Because they became too big. It's the right of e.g. the EU to allow them to operate. Or better said, the law could be changed to disallow operation if certainy conditions are not met. Apple then has the choice to either adapt or leave the EU market.
You're talking like the EU has one set of rules for companies from its members and another for others, but that isn't the case. The EU treats all monopolies equally; Apple isn't close to a monopoly.
Of the actors involved here, Google is the one that the EU is most concerned about.
Apple is only acting on their own turf, their services. Their reach is not far spread outside of the iOS landscape, heavily dwarfed by Google's Android at something like 85% share.
There are not only monopoly rules. It seems plausible to me that there could be a rule that mobile phone/computer ecosystems above a certain threshold must grant access to the platform (under reasonable conditions).
That would be the EU going beyond their reach, invading into private business practices, something more akin to the Soviet Union than the EU. Apart from that, "size" means nothing and is completely arbitrary; the EU has only ever really chased monopolies and companies that flout EU regulations and taxation. Let's stop injecting our own ideologies into what we'd like some state or other to do; we should never want any kind of government to regulate that heavily.
This is a pretty poor argument. I can think of multiple reasons they should be able to immediately revoke a certificate (or an app)
1. It finds the certificate has been compromised
2. it finds a publisher introduced malware in an update to their app
If some app decides to include a crypto-miner, that burns up your battery, your sure going to want apple to yank that from all the phones, as quick as possible, not sit there an hope your pocket doesn't melt before you can figure out which app to uninstall.
I didn't argue this specific case.

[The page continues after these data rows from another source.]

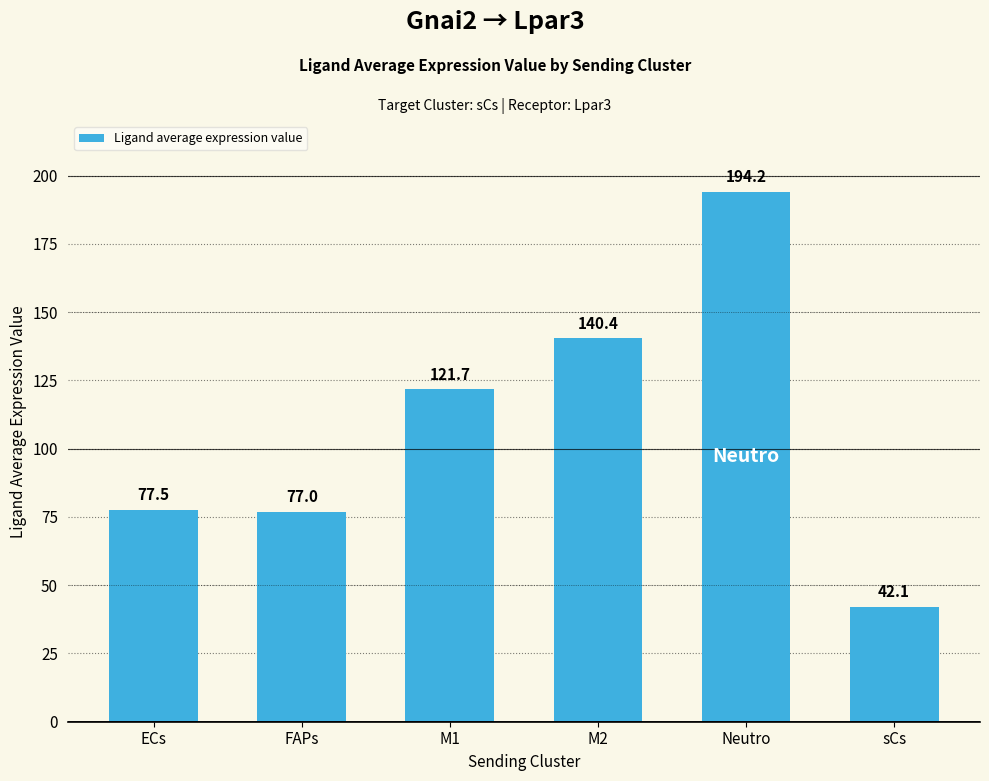

What is the average value?

108.8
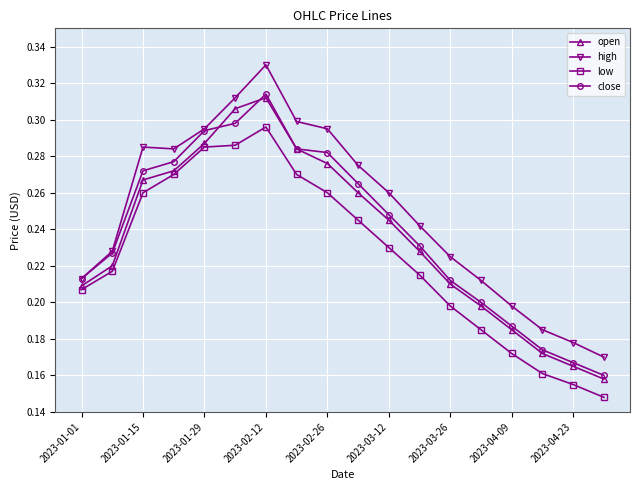

Count the number of categories in the chart.

18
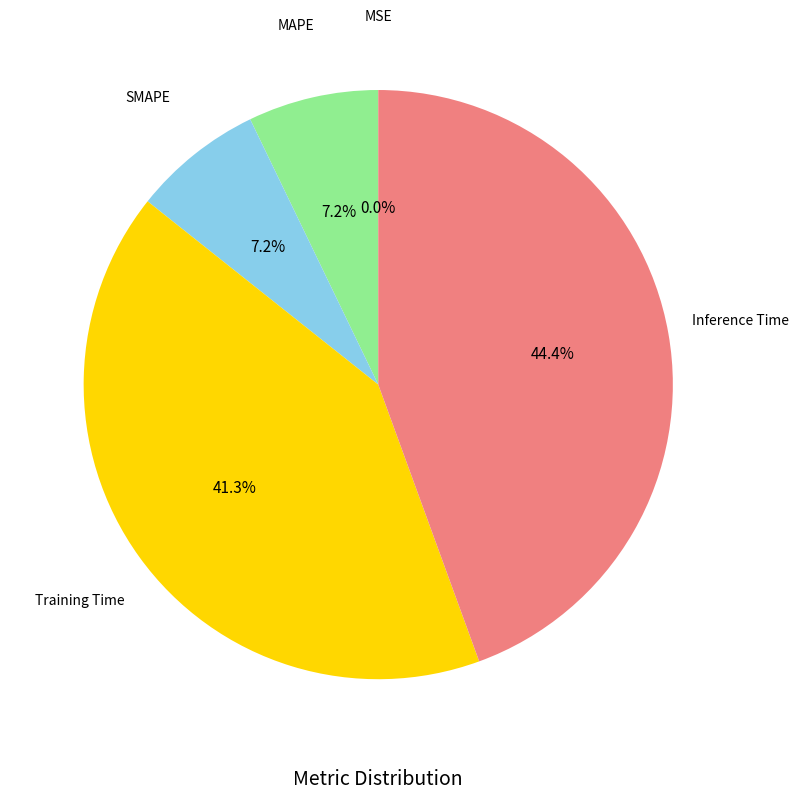

What is the largest slice in the pie chart?

Inference Time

I said in general, Apple should not be allowed to have such power. (Laws need to be adapted/modernized to cover the current mobile ecosystems)
It's my device, if I am fully informed and decide to run a crypto-miner application I should be able to do so. If I want to run 'In A Permanent Save State' [1], Apple shouldn't be allowed to censor this (not that I would agree with the subsumptions in that app, but that is not relevant here).
Inacceptable. Such a company should not be allowed to do business in EU. Much worse than what happened with Microsoft in the 90ties.